For now, it looks like there’s more incentive to buy dollars and sell sterling, based on what I consider to be the two largest drivers in macro factors of FX rates. Looking at unemployment and current account balance we also see a less favorable picture for the pound.
Although unemployment is very low in the UK as it is in the US, it is still slightly higher, even though marginally. The current account balance is negative for both countries, and that’s typical. However, the UK is forecast to increase its negative balance by almost 100%. This is a secondary factor from what I see, but still has its implications.
Overall, the macro fundamentals of these two currencies seem to favor the US dollar. And with the two biggest factors showing a large divergence in favor of the US, I would expect the dollar to appreciate in value over the rest of the year.
Technical Analysis
Let’s take a look at the technical outlook for this currency pair. I use the Ichimoku Kinko Hyo system and typical chart analysis with the RSI to help. Looking at the daily chart below we see an ongoing short-term bear trend.
However, that trend may be running out of momentum as price action has traded into the cloud for several days. The cloud area is a type of no man’s land with no levels of support or resistance. While the boundaries of the cloud act as support and resistance levels. The last candle is also below the blue line area of support.
Further dips below that area could mean more downside action, with the first support to be found on the belly of the cloud, around the 1.1840 area. A break below the cloud could give way to further declines with the next support around the 1.1600 level.
The weekly chart below shows a clear bear trend in progress. The most recent leg higher from the low in September 2022 at 1.03565 looks like it may be running out of steam. The past 5 candles have met resistance on the lower side of the Ichimoku cloud and have been unable to go higher.
The previous 11 candles formed a support zone (blue line) with 4 touches on the area. However, this week’s price action looks like that support may be broken. Also, the last candle to print is forming an upside-down hammer.
Although this is not the typical point where we want to see this pattern, it’s still significant. The RSI is also sloping downwards, below the 50 level, and the moving average. This setup currently looks bearish, with the likely exhaustion of the correction mentioned earlier.

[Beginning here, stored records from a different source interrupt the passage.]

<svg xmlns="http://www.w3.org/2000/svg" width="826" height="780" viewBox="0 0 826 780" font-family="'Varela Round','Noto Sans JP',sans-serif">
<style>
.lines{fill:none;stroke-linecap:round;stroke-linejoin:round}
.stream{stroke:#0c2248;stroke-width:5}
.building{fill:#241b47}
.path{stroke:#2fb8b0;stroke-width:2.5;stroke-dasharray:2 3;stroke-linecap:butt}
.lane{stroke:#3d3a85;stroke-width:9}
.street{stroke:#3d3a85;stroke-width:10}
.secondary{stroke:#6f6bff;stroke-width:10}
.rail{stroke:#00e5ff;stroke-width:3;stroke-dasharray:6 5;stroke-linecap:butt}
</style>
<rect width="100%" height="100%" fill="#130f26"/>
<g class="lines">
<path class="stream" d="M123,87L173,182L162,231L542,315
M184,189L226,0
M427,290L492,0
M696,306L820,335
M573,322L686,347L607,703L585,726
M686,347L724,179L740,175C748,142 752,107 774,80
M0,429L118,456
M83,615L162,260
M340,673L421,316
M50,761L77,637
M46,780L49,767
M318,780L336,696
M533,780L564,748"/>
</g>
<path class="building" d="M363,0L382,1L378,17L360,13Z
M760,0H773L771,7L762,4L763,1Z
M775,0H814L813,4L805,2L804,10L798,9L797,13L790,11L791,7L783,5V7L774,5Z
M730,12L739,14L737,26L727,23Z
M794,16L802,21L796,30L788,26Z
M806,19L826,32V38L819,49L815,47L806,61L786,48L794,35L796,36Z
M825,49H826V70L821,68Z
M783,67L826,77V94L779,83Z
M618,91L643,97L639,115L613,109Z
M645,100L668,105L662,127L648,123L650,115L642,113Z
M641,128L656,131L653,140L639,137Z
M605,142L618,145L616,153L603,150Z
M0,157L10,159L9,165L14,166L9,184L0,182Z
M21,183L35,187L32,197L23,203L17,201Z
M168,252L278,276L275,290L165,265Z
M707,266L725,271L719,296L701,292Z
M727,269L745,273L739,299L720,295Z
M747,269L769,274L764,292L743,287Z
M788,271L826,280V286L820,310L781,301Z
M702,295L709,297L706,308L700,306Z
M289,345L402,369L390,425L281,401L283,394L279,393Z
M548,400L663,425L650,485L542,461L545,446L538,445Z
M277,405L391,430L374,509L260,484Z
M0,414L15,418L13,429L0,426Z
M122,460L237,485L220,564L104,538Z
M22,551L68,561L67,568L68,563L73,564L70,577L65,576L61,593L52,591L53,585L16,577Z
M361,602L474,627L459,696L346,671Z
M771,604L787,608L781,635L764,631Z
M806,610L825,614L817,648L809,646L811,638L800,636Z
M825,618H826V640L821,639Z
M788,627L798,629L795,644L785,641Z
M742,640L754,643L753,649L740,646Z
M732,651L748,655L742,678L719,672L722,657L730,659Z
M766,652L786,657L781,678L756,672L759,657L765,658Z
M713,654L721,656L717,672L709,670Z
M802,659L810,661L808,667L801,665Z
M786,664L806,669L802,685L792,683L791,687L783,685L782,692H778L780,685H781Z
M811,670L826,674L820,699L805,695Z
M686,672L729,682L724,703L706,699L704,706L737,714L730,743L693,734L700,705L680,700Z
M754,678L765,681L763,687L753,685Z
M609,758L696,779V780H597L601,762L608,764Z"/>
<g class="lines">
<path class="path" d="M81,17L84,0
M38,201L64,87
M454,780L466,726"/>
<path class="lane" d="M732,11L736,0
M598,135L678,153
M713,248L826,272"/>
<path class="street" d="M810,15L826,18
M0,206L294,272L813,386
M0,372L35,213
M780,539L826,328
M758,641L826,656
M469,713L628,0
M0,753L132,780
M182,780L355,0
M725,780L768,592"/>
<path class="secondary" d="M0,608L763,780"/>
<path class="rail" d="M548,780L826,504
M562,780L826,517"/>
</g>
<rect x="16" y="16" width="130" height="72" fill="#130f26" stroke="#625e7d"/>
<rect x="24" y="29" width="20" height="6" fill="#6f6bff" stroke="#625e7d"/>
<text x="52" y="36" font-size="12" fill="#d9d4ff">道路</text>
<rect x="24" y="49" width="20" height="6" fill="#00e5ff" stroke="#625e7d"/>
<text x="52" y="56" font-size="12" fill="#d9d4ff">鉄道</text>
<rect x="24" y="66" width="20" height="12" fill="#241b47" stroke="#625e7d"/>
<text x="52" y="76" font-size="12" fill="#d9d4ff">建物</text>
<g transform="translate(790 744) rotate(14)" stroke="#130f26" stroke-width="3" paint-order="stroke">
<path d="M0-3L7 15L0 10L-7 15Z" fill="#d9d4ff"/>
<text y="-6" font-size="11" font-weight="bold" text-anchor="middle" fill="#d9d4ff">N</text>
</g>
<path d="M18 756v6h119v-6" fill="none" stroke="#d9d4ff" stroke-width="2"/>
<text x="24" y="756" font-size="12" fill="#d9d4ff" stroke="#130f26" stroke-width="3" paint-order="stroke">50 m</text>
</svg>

The long-term trend for GBPUSD is also bearish. With price action below the chart since January 2015. The most recent attempt to break out above the cloud failed back in May 2021. And gave way to the most recent low at 1.03565.
The retracement in price that followed has hit the resistance area (blue line) in January, and this month’s candle is showing a setup that, if completed, would be very bearish. The January candle also hit another resistance line, the slow moving average (crimson line) as well as the bottom side of the cloud.
The RSI is below 50 and if this month’s candle completes as red, will begin to dip down again. Overall, the long-term trend is bearish and further confirmation from the next weeks’ candles and the current month’s candle are needed to be conclusive.
In any case, the scenario at the moment is that of a long-term trend still underway after having experienced a retracement from an all-time low.
Conclusion
The summary of my two aspects of analysis brings me to the conclusion that the US dollar looks likely to appreciate against the UK pound. That said, FX markets tend to be fairly volatile, but with the current macro scenario in place, I believe the GBPUSD is headed back to the range of 1.05 – 1.10.
There is certainly the possibility that cable doesn’t reach those levels. For example, if the Fed puts a halt to more hikes, or pivots earlier than expected. While at the same time, the BoE continues raising rates and perhaps more than expected.